La población de nuestro país envejece, y a medida que la mayor parte de nosotros ingrese a las filas de los adultos mayores, requeriremos más y mejores servicios para atender este sector creciente de la población. ¿Qué estamos haciendo al respecto? En unos años las guarderías de niños no serán tan bien negocio como las de ancianos, pero eso es sólo el principio.

La asamblea legislativa de la Ciudad de México aprobó por unanimidad de dos comisiones distintas sancionar con tres años de cárcel a quienes abandonen a sus adultos mayores. Por terrible e inaceptable que suene, casos así ocurren todos los días. La medida está dirigida a proteger aquellos ancianos que son abandonados por sus hijos. (Vía: Excélsior)

esta nueva medida contempla una reforma del código penal de la Ciudad de México y fue propuesta por la diputada perredista Elizabeth Mateos, presidenta de la comisión de Atención a Grupos Vulnerables. El dictamen ha sido aprobado en comisión pero está pendiente su aprobación en el pleno de la asamblea.

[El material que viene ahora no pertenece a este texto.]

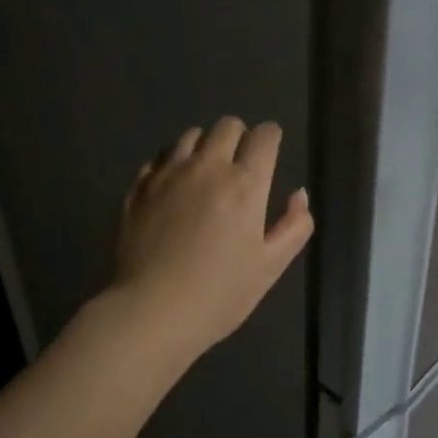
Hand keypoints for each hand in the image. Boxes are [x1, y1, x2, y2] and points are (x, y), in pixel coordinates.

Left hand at [111, 116, 313, 363]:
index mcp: (245, 184)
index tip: (270, 152)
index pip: (264, 136)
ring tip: (205, 173)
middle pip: (227, 125)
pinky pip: (160, 158)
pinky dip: (172, 163)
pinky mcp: (139, 188)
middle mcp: (207, 167)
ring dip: (204, 146)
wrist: (152, 312)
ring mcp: (168, 174)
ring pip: (190, 135)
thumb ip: (294, 226)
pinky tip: (174, 188)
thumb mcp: (271, 266)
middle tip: (240, 165)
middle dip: (240, 136)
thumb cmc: (220, 294)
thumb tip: (298, 195)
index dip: (271, 139)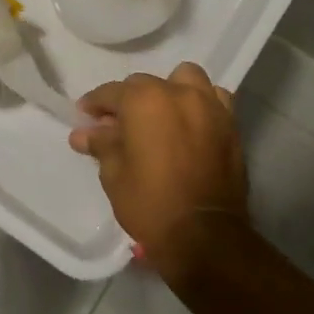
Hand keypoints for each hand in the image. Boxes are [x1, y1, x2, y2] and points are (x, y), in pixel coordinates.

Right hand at [68, 61, 247, 278]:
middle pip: (146, 84)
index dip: (95, 104)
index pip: (112, 92)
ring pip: (186, 80)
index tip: (85, 116)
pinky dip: (200, 104)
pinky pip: (214, 99)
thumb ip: (101, 144)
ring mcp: (209, 106)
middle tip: (118, 125)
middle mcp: (179, 93)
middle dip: (129, 100)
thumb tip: (84, 133)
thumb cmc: (150, 202)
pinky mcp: (230, 124)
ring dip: (170, 91)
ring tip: (161, 115)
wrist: (204, 234)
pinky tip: (191, 123)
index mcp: (145, 100)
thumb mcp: (114, 174)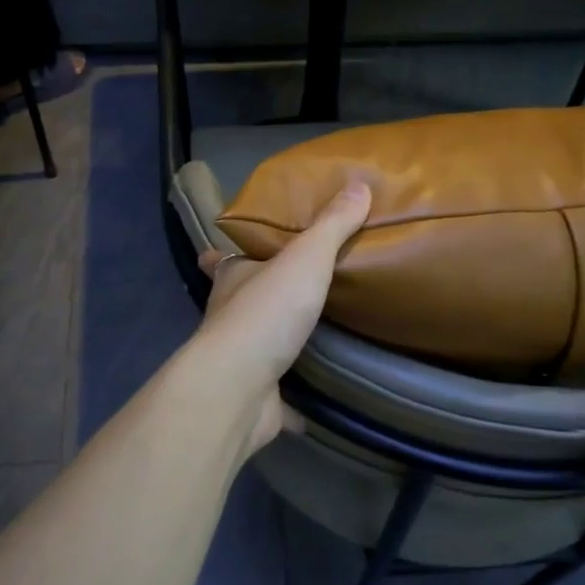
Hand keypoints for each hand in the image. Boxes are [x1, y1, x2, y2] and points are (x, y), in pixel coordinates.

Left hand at [193, 182, 371, 456]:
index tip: (235, 249)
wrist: (238, 388)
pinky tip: (314, 401)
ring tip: (313, 335)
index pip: (225, 260)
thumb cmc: (266, 313)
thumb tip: (359, 184)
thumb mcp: (306, 258)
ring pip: (258, 347)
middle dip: (260, 297)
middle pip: (242, 302)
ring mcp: (239, 361)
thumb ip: (332, 225)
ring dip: (277, 342)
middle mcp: (229, 318)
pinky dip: (292, 399)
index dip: (227, 254)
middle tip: (295, 291)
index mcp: (233, 280)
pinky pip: (277, 396)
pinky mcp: (254, 399)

Lo que, parece ser, ocurrirá sin mayores problemas.

Sin embargo, esta propuesta de ley es apenas la punta del iceberg de acciones que se deben tomar urgentemente para prevenir un futuro desastroso en atención a los adultos mayores. Ellos necesitan atención y recursos; ahora mismo estos siguen siendo insuficientes aun cuando la pirámide poblacional todavía no se ha invertido. Hay muchas industrias y sectores de la burocracia que enfrentarán serios problemas cuando la pirámide se invierta y no se hayan tomado las medidas pertinentes.

Los adultos mayores en nuestro país no sólo siguen trabajando: cada día trabajan en mayor número. Eso quiere decir forzosamente que nuestro sistema de pensiones resultó insuficiente para muchos de ellos y que, además, no hay nadie en sus hogares que pueda velar por ellos sin que tengan que trabajar para sostenerse. (Vía: INEGI)

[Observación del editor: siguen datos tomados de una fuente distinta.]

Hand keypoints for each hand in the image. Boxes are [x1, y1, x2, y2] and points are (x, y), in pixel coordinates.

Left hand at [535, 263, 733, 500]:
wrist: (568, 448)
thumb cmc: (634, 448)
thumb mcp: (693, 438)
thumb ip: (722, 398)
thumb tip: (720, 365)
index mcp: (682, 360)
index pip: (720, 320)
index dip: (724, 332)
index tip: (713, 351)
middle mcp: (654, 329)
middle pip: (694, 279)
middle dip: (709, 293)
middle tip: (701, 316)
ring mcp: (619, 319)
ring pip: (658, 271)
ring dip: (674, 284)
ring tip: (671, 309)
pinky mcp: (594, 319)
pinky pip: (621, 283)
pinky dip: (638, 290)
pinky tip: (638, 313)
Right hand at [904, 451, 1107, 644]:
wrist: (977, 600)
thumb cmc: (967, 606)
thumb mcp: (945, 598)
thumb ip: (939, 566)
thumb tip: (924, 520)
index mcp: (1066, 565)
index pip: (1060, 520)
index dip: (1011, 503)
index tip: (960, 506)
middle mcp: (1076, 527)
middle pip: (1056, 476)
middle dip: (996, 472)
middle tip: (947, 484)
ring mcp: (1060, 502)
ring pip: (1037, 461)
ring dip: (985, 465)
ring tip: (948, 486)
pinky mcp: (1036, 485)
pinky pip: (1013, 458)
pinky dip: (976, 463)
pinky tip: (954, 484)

A eso hay que agregar problemas adyacentes como la automatización del trabajo por parte de robots o la baja penetración de las afores, que, como lo hemos hablado antes, por muchas razones están resultando en un gran negocio para muchos menos para los propios trabajadores. Si las afores de nuestro país no mejoran su servicio y si los jóvenes no empiezan desde ya a ahorrar para su vejez, los problemas pueden ser de índole nacional: una economía entera arruinada porque una generación se quedó sin empleo y sin jubilaciones. 

¿Quién va a cuidarte cuando hayas envejecido?

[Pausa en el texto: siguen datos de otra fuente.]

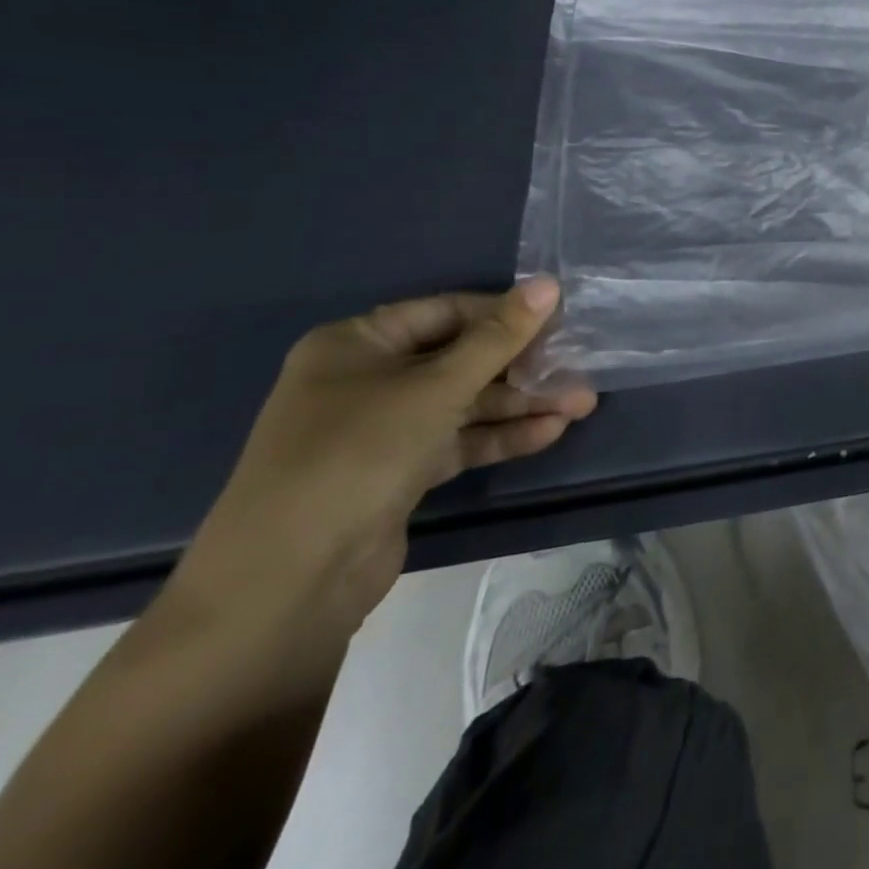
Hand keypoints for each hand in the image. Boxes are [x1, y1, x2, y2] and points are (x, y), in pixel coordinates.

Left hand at [169, 277, 597, 637]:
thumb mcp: (437, 387)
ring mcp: (381, 430)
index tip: (562, 320)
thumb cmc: (358, 454)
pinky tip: (550, 432)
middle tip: (580, 368)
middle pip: (460, 359)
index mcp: (357, 344)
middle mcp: (366, 380)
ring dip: (522, 404)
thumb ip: (499, 337)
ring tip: (582, 404)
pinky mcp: (398, 473)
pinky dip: (500, 436)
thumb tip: (549, 284)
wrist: (286, 584)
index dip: (505, 314)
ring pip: (465, 403)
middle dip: (523, 367)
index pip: (447, 312)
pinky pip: (458, 441)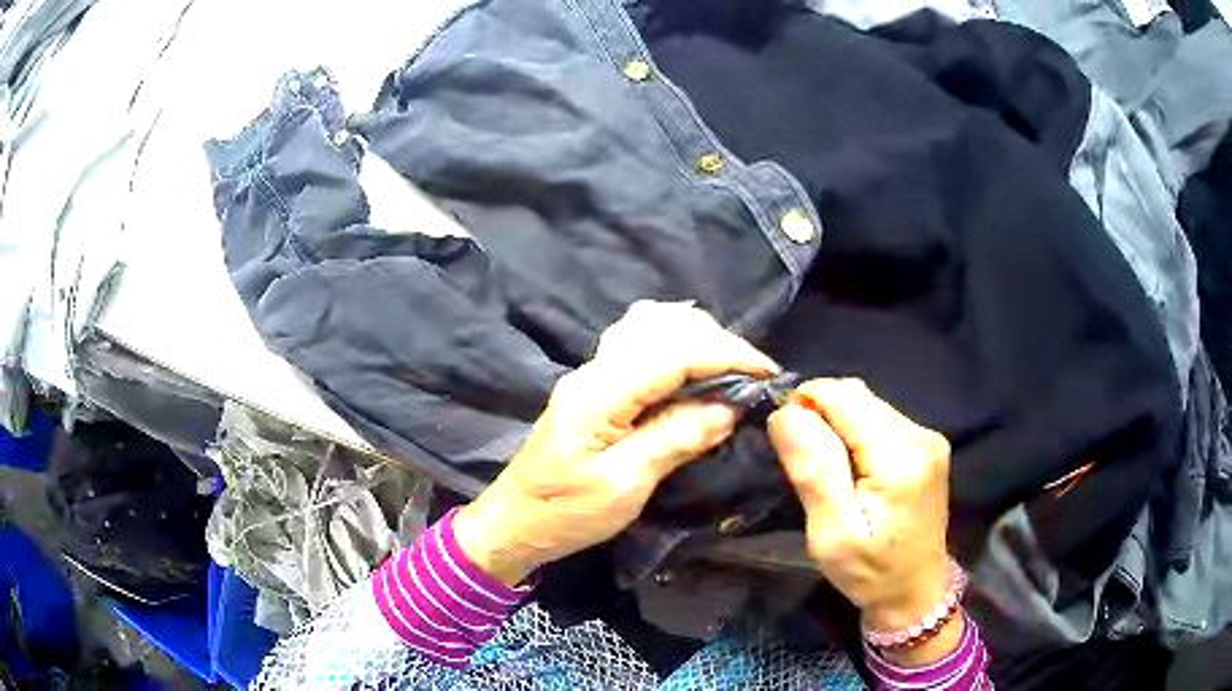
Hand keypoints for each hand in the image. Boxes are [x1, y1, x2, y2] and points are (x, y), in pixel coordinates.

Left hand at [454, 301, 778, 585]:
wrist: (515, 522)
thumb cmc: (566, 513)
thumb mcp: (625, 484)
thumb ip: (676, 438)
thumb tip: (729, 408)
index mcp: (601, 391)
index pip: (676, 351)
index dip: (728, 355)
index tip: (768, 373)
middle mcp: (596, 369)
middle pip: (665, 327)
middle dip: (718, 343)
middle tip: (752, 377)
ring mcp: (592, 373)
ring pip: (651, 327)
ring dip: (697, 339)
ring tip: (730, 370)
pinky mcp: (594, 386)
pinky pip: (639, 345)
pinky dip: (674, 345)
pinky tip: (692, 368)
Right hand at [769, 379, 958, 663]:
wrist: (915, 592)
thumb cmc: (869, 573)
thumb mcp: (831, 534)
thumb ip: (813, 470)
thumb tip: (786, 413)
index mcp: (900, 458)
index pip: (844, 397)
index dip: (807, 403)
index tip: (787, 441)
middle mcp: (921, 436)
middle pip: (857, 395)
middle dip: (821, 414)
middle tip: (805, 462)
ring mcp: (929, 438)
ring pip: (868, 404)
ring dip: (838, 423)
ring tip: (829, 469)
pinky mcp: (928, 444)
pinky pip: (880, 418)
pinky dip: (855, 432)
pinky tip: (852, 467)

Nuestras cuitas, sin embargo, palidecen ante los problemas que enfrenta China al respecto. No es para minimizar, pero no está demás recordar que allá se pierden (sí, se pierden) 500 mil adultos mayores al año, a razón de 1300 ancianos al día. Es como si una ciudad de nuestro país se perdiera cada año. Sin duda nuestros problemas aún no son tan graves, pero lo serán si no los atendemos ahora. (Vía: CNN)

Para el pensador británico Terry Eagleton la esperanza no es el inapropiado consuelo de los crédulos sino una construcción cotidiana del futuro: hay porvenir posible porque ahora mismo se trabaja en él. Los problemas que deberá enfrentar nuestra generación son enormes, pero aún son combatibles. El tiempo está a nuestro favor, aún. Acaso parezca que la propuesta de de la Asamblea Legislativa de la Ciudad de México es anodina, pero es apenas el primer pasito de una larga adecuación legal y burocrática para atender a los ancianos del futuro: es decir, para atenderte a ti y a mí.